The bachelor brother, too, had been having these bouts of anxiety that woke him up at night. “This isn’t fair,” he’d think to himself, “my brother has a wife and five kids, and he only gets half the produce from the farm. Here I am with only myself to support. Is it just that my poor brother, whose need is obviously greater than mine, should receive exactly the same as I do?”
With that, he’d get out of bed, slip over to his brother’s place, and pour a sackful of grain in his brother’s granary.

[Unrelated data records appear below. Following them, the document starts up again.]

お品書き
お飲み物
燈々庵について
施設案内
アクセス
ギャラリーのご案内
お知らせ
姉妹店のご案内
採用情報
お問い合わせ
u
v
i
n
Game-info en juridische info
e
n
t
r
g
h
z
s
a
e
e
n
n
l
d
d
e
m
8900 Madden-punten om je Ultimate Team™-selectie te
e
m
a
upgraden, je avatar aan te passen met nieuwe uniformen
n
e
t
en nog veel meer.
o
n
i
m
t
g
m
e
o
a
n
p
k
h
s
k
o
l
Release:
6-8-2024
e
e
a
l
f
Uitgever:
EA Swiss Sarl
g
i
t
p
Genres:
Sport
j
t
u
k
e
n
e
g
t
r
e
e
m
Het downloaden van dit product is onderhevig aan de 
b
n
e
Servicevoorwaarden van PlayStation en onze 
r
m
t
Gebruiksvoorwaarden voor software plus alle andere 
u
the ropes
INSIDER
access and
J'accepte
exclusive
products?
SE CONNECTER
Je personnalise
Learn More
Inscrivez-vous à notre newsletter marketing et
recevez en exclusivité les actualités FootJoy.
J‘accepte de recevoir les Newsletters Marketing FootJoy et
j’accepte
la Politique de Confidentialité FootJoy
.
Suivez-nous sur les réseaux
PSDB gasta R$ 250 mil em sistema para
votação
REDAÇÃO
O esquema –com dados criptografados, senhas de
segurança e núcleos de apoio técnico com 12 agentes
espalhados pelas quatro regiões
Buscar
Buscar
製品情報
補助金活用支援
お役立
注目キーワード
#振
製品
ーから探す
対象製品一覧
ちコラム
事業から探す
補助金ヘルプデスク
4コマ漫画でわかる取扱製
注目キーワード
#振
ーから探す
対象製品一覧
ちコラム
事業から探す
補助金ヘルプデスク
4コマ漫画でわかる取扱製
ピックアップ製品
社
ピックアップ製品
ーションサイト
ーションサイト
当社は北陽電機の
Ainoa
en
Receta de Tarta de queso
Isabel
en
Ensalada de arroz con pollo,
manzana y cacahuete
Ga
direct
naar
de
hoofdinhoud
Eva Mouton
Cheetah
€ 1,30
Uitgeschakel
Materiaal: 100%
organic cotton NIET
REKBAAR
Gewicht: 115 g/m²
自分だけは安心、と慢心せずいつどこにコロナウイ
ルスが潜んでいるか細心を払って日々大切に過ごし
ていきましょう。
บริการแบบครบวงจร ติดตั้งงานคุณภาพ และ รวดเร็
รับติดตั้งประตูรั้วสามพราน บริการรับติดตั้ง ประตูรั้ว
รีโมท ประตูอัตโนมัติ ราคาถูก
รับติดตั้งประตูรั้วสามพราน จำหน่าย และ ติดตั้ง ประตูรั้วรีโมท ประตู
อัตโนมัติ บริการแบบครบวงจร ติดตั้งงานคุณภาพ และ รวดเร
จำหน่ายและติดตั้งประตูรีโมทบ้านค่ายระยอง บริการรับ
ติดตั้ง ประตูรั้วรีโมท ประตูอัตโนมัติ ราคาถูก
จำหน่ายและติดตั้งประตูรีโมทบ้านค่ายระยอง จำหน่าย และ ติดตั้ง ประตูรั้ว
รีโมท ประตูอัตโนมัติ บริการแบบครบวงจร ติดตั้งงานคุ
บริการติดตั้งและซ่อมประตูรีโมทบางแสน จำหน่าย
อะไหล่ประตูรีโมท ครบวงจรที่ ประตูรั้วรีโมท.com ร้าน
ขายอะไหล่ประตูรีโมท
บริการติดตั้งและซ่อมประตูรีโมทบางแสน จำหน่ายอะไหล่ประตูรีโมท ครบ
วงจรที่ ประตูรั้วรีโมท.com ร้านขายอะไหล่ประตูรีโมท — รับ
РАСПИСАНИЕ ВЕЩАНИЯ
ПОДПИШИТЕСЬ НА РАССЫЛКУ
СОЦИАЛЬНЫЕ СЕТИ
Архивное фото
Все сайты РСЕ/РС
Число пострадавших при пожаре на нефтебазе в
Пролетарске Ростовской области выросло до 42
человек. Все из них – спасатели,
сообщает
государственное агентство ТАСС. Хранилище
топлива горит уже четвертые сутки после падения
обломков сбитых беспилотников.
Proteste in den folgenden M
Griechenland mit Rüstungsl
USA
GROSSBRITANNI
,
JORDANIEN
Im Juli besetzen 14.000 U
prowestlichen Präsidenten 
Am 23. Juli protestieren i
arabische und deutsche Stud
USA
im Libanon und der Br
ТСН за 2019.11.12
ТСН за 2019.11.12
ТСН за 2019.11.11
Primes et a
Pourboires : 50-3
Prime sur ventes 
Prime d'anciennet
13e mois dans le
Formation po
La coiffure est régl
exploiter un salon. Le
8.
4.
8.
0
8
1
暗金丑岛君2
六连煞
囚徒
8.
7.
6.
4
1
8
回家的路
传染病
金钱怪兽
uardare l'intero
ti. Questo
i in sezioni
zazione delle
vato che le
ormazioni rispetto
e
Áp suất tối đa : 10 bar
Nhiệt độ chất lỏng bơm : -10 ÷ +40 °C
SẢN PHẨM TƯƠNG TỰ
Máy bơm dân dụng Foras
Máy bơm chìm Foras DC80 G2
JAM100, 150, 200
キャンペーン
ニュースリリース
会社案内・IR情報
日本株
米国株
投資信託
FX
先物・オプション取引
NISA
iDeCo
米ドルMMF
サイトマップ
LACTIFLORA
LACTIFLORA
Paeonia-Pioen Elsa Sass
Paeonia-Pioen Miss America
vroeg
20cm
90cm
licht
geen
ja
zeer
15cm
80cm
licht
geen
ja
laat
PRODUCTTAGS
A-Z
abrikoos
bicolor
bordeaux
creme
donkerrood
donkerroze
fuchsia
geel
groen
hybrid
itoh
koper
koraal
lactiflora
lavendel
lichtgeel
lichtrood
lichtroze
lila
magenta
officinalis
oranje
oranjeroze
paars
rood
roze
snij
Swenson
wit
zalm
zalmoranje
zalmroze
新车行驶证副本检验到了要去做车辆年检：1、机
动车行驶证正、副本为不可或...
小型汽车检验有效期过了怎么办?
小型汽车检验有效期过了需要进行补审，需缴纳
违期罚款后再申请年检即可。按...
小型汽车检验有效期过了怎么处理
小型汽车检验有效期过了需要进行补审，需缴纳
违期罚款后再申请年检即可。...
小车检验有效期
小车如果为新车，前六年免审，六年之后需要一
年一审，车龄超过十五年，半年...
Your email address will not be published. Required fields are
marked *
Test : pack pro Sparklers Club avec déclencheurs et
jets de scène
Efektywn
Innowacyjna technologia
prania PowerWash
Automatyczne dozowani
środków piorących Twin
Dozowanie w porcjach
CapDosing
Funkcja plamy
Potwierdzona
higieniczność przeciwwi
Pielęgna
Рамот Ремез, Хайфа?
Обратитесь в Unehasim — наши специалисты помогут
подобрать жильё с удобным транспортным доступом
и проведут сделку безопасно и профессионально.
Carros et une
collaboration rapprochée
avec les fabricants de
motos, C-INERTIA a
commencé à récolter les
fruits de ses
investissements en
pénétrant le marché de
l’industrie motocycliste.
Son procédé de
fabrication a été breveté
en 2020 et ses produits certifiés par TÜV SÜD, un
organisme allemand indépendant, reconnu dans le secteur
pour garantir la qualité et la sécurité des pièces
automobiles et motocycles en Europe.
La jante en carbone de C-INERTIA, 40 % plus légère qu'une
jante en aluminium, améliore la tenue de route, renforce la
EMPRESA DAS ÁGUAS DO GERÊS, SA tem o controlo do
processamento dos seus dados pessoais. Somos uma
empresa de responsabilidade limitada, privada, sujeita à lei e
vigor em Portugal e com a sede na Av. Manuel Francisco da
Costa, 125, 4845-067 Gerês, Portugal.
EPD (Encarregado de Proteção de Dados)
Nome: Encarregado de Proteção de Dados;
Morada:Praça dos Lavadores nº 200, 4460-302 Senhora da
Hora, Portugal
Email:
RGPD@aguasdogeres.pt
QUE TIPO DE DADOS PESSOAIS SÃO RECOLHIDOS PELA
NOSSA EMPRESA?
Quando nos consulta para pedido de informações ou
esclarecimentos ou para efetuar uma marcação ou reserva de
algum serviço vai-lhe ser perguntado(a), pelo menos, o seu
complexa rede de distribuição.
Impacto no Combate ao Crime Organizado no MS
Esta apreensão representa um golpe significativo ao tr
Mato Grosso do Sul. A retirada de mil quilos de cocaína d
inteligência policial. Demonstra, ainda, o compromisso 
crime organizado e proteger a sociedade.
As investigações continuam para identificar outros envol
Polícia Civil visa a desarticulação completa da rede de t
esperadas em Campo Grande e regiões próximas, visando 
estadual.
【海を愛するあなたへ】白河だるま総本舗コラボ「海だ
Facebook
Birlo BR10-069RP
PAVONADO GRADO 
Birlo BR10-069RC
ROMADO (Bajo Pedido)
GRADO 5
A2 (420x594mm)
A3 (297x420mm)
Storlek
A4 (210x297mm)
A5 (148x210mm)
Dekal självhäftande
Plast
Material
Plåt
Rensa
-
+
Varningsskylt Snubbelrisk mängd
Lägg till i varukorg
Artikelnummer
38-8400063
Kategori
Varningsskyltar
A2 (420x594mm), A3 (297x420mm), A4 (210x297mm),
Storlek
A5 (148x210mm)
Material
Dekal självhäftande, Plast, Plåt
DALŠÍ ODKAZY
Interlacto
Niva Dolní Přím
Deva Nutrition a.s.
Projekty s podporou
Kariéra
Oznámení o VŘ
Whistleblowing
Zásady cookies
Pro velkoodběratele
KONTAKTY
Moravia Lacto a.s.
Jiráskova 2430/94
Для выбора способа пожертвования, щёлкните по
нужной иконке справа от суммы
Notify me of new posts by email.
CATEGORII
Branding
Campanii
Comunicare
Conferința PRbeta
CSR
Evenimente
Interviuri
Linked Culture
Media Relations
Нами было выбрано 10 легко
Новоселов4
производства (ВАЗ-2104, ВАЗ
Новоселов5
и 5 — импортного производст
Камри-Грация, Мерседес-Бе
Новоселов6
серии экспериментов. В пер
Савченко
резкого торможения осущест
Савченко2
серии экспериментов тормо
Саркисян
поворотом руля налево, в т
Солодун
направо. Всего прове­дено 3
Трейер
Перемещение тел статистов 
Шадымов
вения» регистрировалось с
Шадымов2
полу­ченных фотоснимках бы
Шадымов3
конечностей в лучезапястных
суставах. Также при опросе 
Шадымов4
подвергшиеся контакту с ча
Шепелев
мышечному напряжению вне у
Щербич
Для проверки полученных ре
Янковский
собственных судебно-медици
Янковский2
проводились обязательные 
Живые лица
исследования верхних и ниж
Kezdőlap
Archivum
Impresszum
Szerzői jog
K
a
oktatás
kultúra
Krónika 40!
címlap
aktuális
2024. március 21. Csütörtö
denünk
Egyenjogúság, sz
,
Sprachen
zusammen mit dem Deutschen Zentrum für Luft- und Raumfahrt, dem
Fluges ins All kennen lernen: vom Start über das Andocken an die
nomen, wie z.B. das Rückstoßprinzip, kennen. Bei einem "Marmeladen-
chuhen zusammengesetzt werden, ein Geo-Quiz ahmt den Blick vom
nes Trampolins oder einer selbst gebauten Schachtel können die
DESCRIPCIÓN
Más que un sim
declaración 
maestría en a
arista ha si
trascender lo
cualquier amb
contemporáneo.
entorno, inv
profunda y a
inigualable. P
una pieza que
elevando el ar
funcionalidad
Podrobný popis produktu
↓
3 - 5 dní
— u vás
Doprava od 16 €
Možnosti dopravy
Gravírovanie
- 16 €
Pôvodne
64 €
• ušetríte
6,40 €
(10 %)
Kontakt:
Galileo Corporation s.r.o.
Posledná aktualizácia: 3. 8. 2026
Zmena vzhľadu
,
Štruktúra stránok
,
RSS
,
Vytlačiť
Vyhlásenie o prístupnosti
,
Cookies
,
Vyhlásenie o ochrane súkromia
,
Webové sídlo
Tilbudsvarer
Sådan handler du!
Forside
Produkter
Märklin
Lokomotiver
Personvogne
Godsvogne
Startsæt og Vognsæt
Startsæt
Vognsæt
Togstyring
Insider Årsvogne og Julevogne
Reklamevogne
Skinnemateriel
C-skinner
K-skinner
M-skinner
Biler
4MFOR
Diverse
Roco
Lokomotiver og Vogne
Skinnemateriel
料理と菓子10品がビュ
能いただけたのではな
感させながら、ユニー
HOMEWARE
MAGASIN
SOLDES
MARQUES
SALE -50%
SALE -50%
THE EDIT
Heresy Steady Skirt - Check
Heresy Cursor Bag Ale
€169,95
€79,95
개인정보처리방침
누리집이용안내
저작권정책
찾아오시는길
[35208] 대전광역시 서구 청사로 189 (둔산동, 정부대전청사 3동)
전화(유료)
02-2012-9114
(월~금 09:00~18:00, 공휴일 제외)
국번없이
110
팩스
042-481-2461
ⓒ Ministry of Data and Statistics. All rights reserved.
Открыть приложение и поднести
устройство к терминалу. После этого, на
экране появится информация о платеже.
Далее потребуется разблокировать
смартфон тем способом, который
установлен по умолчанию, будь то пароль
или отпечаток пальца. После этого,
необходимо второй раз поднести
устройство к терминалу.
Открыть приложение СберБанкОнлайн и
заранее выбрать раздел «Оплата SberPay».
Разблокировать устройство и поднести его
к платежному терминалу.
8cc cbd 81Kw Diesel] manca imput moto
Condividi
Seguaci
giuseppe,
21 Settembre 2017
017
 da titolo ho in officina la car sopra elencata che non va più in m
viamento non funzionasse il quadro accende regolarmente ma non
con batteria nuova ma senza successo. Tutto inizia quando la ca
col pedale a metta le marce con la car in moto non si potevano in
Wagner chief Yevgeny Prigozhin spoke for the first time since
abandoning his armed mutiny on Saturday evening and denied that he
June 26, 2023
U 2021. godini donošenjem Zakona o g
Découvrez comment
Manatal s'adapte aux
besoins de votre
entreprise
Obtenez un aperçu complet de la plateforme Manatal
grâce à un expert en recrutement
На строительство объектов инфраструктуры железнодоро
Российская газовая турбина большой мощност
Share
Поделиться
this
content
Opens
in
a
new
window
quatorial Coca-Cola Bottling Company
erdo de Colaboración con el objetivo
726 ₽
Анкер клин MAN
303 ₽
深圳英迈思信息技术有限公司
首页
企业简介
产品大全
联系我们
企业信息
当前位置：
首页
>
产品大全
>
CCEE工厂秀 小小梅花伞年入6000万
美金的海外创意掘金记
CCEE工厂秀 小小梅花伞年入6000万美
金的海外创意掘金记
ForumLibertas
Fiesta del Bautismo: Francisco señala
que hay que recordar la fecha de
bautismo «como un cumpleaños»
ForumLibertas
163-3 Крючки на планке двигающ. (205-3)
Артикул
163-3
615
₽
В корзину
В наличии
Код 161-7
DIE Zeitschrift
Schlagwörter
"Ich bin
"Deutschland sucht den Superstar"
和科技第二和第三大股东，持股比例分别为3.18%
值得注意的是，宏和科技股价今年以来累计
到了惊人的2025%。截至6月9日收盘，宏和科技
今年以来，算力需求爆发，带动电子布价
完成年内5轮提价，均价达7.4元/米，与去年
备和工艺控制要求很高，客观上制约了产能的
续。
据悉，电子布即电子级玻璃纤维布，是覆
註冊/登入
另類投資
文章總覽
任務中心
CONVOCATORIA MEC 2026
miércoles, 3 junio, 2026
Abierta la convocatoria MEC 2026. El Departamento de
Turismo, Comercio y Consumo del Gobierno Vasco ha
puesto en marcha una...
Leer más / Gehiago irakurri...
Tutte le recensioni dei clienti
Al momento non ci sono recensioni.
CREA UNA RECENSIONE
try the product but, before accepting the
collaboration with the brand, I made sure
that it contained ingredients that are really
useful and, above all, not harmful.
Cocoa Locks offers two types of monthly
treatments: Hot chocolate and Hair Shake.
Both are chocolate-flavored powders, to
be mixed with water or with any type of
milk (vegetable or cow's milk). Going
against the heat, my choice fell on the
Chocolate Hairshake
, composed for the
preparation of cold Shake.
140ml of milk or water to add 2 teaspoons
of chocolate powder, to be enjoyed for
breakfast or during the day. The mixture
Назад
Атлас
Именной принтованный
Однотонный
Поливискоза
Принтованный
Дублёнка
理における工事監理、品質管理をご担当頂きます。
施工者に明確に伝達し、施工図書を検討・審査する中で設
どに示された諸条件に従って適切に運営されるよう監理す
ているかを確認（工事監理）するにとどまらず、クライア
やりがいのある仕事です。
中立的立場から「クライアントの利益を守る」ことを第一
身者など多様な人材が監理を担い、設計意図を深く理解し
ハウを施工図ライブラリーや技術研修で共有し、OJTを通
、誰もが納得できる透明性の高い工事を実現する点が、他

As it happens, one night, both brothers got out of bed at the same time and ran into each other crossing the farm, each with a sack of grain on his back. Many years later after their death, this story leaked out to the fellow townspeople who knew them well. And when it was time for the town to build a church, they chose the spot at which the two brothers met, for they could not think of any place in town holier than that one.
VI.
The church is for life together, friends. In the diversity among us, the obligation between us, and the hope before us, we catch but a glimpse of God, right here, right now. In just a few moments, we’ll be turning in our commitment cards for the Life Together capital campaign and building project. Some of you, like me, have already made your commitment to this work. Some of you have cards ready to turn in today. If you haven’t yet considered offering a commitment of your financial resources to make this shared imagination come to life and feel called to do so, I’m asking you to do so today. On the left edge of each pew, there are capital campaign folders with pledge cards in them or just the cards themselves. Now and throughout our closing hymn, if you need one, just nudge your neighbor down the pew and ask them to pass it down. There should be plenty in the room, so if you need to look in front of or behind you, please do so. We will place our commitment cards in the offering plate in just a moment when it is collected, or you can hand them to a minister as you leave today.
May this act of commitment be an act of diversity, an act of obligation, an act of hope, an act of life together! Amen!